==== Data listing
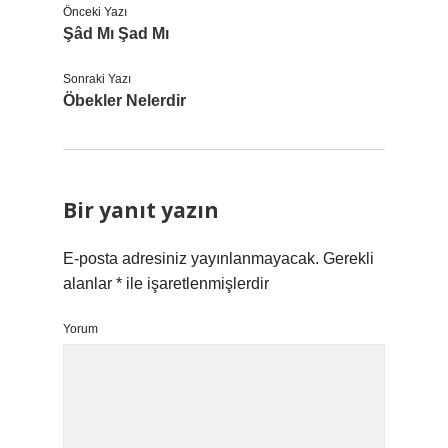
Önceki Yazı
Şâd Mı Şad Mı
Sonraki Yazı
Öbekler Nelerdir
Bir yanıt yazın
E-posta adresiniz yayınlanmayacak.
Gerekli
alanlar
*
ile işaretlenmişlerdir
Yorum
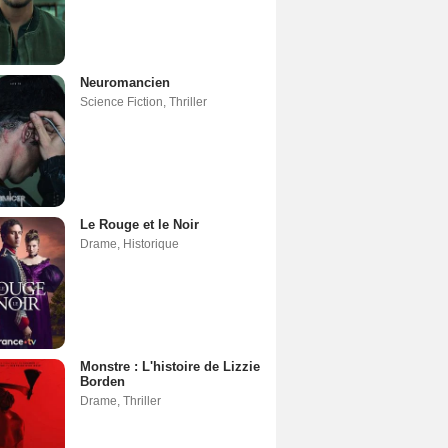
Neuromancien
Science Fiction
,
Thriller
Le Rouge et le Noir
Drame
,
Historique
Monstre : L'histoire de Lizzie
Borden
Drame
,
Thriller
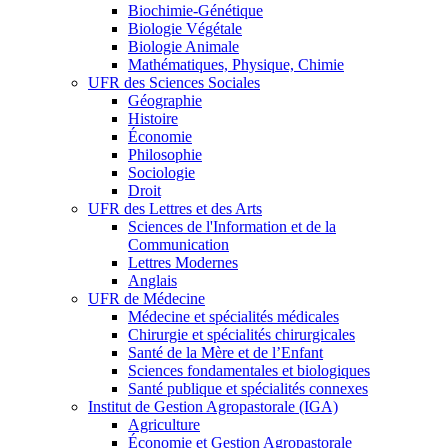
Biochimie-Génétique
Biologie Végétale
Biologie Animale
Mathématiques, Physique, Chimie
UFR des Sciences Sociales
Géographie
Histoire
Économie
Philosophie
Sociologie
Droit
UFR des Lettres et des Arts
Sciences de l'Information et de la
Communication
Lettres Modernes
Anglais
UFR de Médecine
Médecine et spécialités médicales
Chirurgie et spécialités chirurgicales
Santé de la Mère et de l’Enfant
Sciences fondamentales et biologiques
Santé publique et spécialités connexes
Institut de Gestion Agropastorale (IGA)
Agriculture
Économie et Gestion Agropastorale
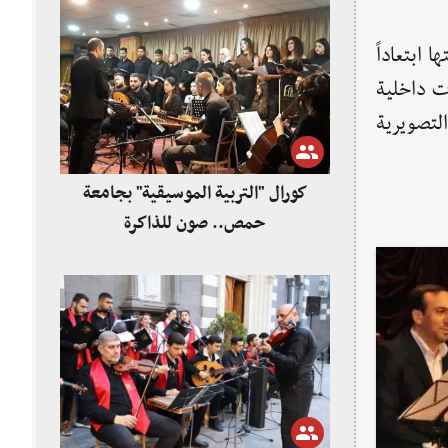
 ابتعاداً
ت داخلية
التصويرية
كورال "التربية الموسيقية" بجامعة
حمص.. صون للذاكرة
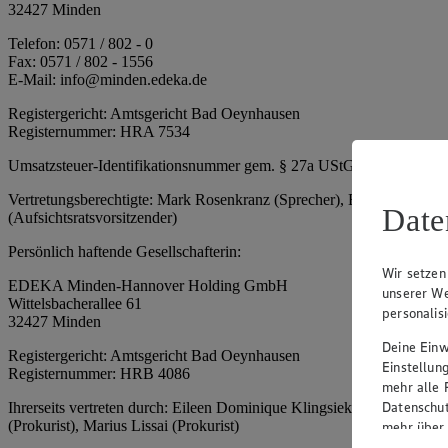
32427 Minden
Telefon: 0571 / 802 - 0
Fax: 0571 / 802 - 1556
E-Mail: info@minden.edeka.de
Registergericht: Amtsgericht Bad Oeynhausen
Registernummer: HRA 7534
Umsatzsteuer-Identifikationsnummer gem. § 27a UStG: DE 2660673
Vertretungsberechtigte: Mark Rosenkranz (Sprecher), Eileen Dominiq
Date
(Aufsichtsratsvorsitzender)
Persönlich haftende Gesellschafterin:
Wir setzen
EDEKA Minden-Hannover Holding GmbH
unserer We
Wittelsbacherallee 61
personalis
32427 Minden
Deine Einwi
Registergericht: Amtsgericht Bad Oeynhausen
Einstellun
Registernummer: HRB 4086
mehr alle 
Datenschut
Ihrerseits vertreten durch: Eileen Dominique Klingsiek (Geschäftsfüh
(Prokurist), Marius Lissai (Prokurist)
mehr über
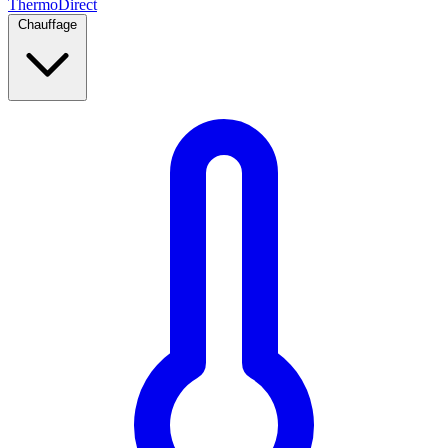
Thermo
Direct
Chauffage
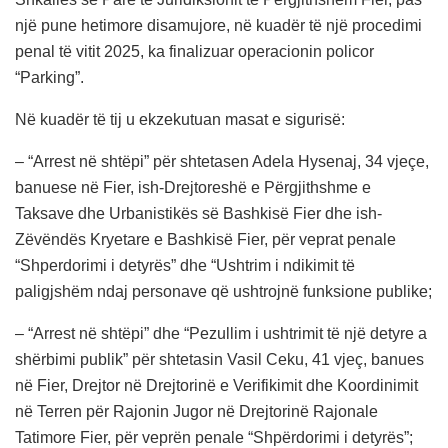
një pune hetimore disamujore, në kuadër të një procedimi
penal të vitit 2025, ka finalizuar operacionin policor
“Parking”.
Në kuadër të tij u ekzekutuan masat e sigurisë:
– “Arrest në shtëpi” për shtetasen Adela Hysenaj, 34 vjeçe,
banuese në Fier, ish-Drejtoreshë e Përgjithshme e
Taksave dhe Urbanistikës së Bashkisë Fier dhe ish-
Zëvëndës Kryetare e Bashkisë Fier, për veprat penale
“Shperdorimi i detyrës” dhe “Ushtrim i ndikimit të
paligjshëm ndaj personave që ushtrojnë funksione publike;
– “Arrest në shtëpi” dhe “Pezullim i ushtrimit të një detyre a
shërbimi publik” për shtetasin Vasil Ceku, 41 vjeç, banues
në Fier, Drejtor në Drejtorinë e Verifikimit dhe Koordinimit
në Terren për Rajonin Jugor në Drejtorinë Rajonale
Tatimore Fier, për veprën penale “Shpërdorimi i detyrës”;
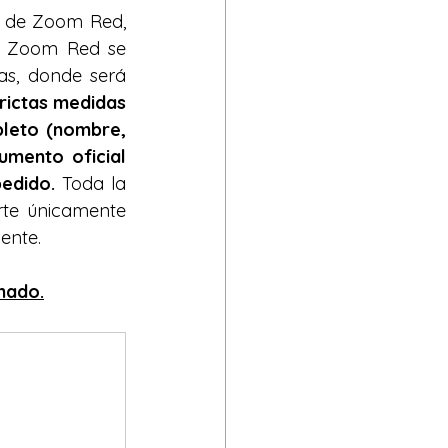
s de Zoom Red, 
. Zoom Red se 
as, donde será 
rictas medidas 
leto (nombre, 
mento oficial 
pedido.
 Toda la 
te únicamente 
ente.
rmado.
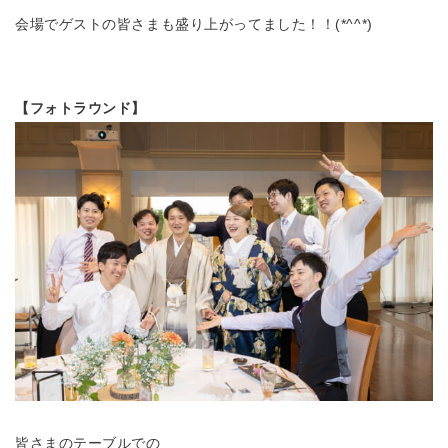
会場でゲストの皆さまも盛り上がってました！！(*^^*)
【フォトラウンド】
皆さまのテーブルでの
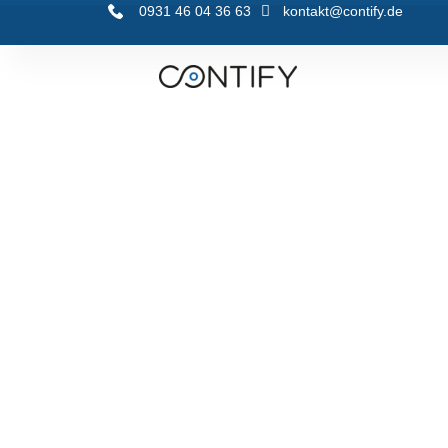
0931 46 04 36 63
kontakt@contify.de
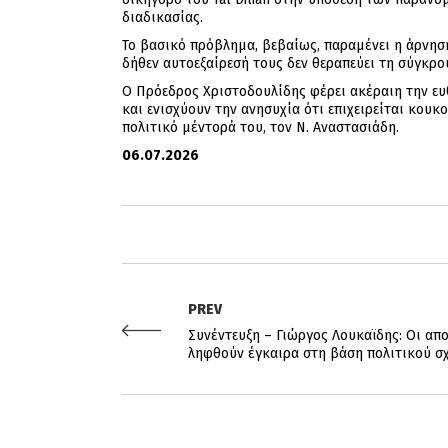
διαδικασίας.
Το βασικό πρόβλημα, βεβαίως, παραμένει η άρνησ
δήθεν αυτοεξαίρεσή τους δεν θεραπεύει τη σύγκρο
Ο Πρόεδρος Χριστοδουλίδης φέρει ακέραιη την ευθ
και ενισχύουν την ανησυχία ότι επιχειρείται κο
πολιτικό μέντορά του, τον Ν. Αναστασιάδη.
06.07.2026
PREV
Συνέντευξη – Γιώργος Λουκαϊδης: Οι απο
ληφθούν έγκαιρα στη βάση πολιτικού σ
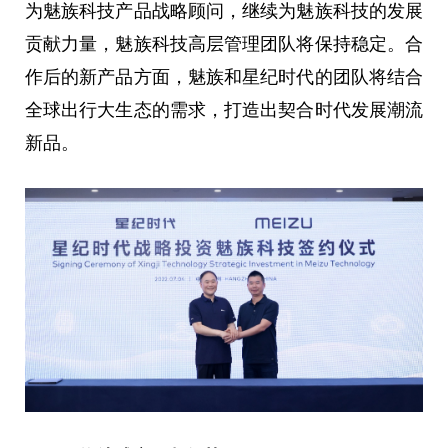
为魅族科技产品战略顾问，继续为魅族科技的发展
贡献力量，魅族科技高层管理团队将保持稳定。合
作后的新产品方面，魅族和星纪时代的团队将结合
全球出行大生态的需求，打造出契合时代发展潮流
新品。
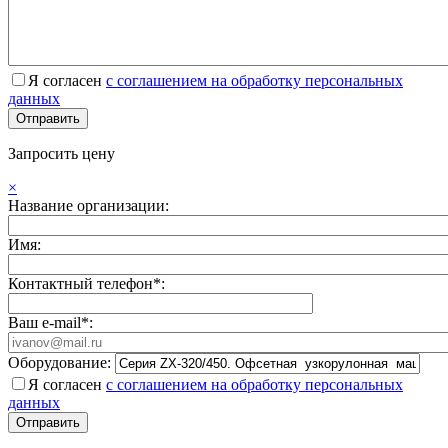
Я согласен
с соглашением на обработку персональных
данных
Запросить цену
×
Название организации:
Имя:
Контактный телефон*:
Ваш e-mail*:
Оборудование:
Я согласен
с соглашением на обработку персональных
данных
========
● **Activity**: When you reach a picture, skip it; copy every other part of the entries exactly.

● **Output**:
Önceki Yazı
Şâd Mı Şad Mı
Sonraki Yazı
Öbekler Nelerdir
Bir yanıt yazın
E-posta adresiniz yayınlanmayacak.
Gerekli
alanlar
*
ile işaretlenmişlerdir
Yorum
Neuromancien
Science Fiction
,
Thriller
Le Rouge et le Noir
Drame
,
Historique
Monstre : L'histoire de Lizzie
Borden
Drame
,
Thriller
Biochimie-Génétique
Biologie Végétale
Biologie Animale
Mathématiques, Physique, Chimie
UFR des Sciences Sociales
Géographie
Histoire
Économie
Philosophie
Sociologie
Droit
UFR des Lettres et des Arts
Sciences de l'Information et de la
Communication
Lettres Modernes
Anglais
UFR de Médecine
Médecine et spécialités médicales
Chirurgie et spécialités chirurgicales
Santé de la Mère et de l’Enfant
Sciences fondamentales et biologiques
Santé publique et spécialités connexes
Institut de Gestion Agropastorale (IGA)
Agriculture
Économie et Gestion Agropastorale
 ابتعاداً
ت داخلية
التصويرية
كورال "التربية الموسيقية" بجامعة
حمص.. صون للذاكرة
32427 Minden
Telefon: 0571 / 802 - 0
Fax: 0571 / 802 - 1556
E-Mail: info@minden.edeka.de
Registergericht: Amtsgericht Bad Oeynhausen
Registernummer: HRA 7534
Umsatzsteuer-Identifikationsnummer gem. § 27a UStG: DE 2660673
Vertretungsberechtigte: Mark Rosenkranz (Sprecher), Eileen Dominiq
Date
(Aufsichtsratsvorsitzender)
Persönlich haftende Gesellschafterin:
Wir setzen
EDEKA Minden-Hannover Holding GmbH
unserer We
Wittelsbacherallee 61
personalis
32427 Minden
Deine Einwi
Registergericht: Amtsgericht Bad Oeynhausen
Einstellun
Registernummer: HRB 4086
mehr alle 
Datenschut
Ihrerseits vertreten durch: Eileen Dominique Klingsiek (Geschäftsfüh
(Prokurist), Marius Lissai (Prokurist)
mehr über
Thermo
Direct
Chauffage
një pune hetimore disamujore, në kuadër të një procedimi
penal të vitit 2025, ka finalizuar operacionin policor
“Parking”.
Në kuadër të tij u ekzekutuan masat e sigurisë:
– “Arrest në shtëpi” për shtetasen Adela Hysenaj, 34 vjeçe,
banuese në Fier, ish-Drejtoreshë e Përgjithshme e
Taksave dhe Urbanistikës së Bashkisë Fier dhe ish-
Zëvëndës Kryetare e Bashkisë Fier, për veprat penale
“Shperdorimi i detyrës” dhe “Ushtrim i ndikimit të
paligjshëm ndaj personave që ushtrojnë funksione publike;
– “Arrest në shtëpi” dhe “Pezullim i ushtrimit të një detyre a
shërbimi publik” për shtetasin Vasil Ceku, 41 vjeç, banues
në Fier, Drejtor në Drejtorinë e Verifikimit dhe Koordinimit
në Terren për Rajonin Jugor në Drejtorinë Rajonale
Tatimore Fier, për veprën penale “Shpërdorimi i detyrës”;
s de Zoom Red, 
. Zoom Red se 
as, donde será 
rictas medidas 
leto (nombre, 
mento oficial 
pedido.
 Toda la 
te únicamente 
ente.
rmado.
会場でゲストの皆さまも盛り上がってました！！(*^^*)
【フォトラウンド】
皆さまのテーブルでの
0931 46 04 36 63
kontakt@contify.de
διαδικασίας.
Το βασικό πρόβλημα, βεβαίως, παραμένει η άρνησ
δήθεν αυτοεξαίρεσή τους δεν θεραπεύει τη σύγκρο
Ο Πρόεδρος Χριστοδουλίδης φέρει ακέραιη την ευθ
και ενισχύουν την ανησυχία ότι επιχειρείται κο
πολιτικό μέντορά του, τον Ν. Αναστασιάδη.
06.07.2026
PREV
Συνέντευξη – Γιώργος Λουκαϊδης: Οι απο
ληφθούν έγκαιρα στη βάση πολιτικού σ
为魅族科技产品战略顾问，继续为魅族科技的发展
贡献力量，魅族科技高层管理团队将保持稳定。合
作后的新产品方面，魅族和星纪时代的团队将结合
全球出行大生态的需求，打造出契合时代发展潮流
新品。
Я согласен
с соглашением на обработку персональных
данных
Запросить цену
×
Название организации:
Имя:
Контактный телефон*:
Ваш e-mail*:
Оборудование:
Я согласен
с соглашением на обработку персональных
данных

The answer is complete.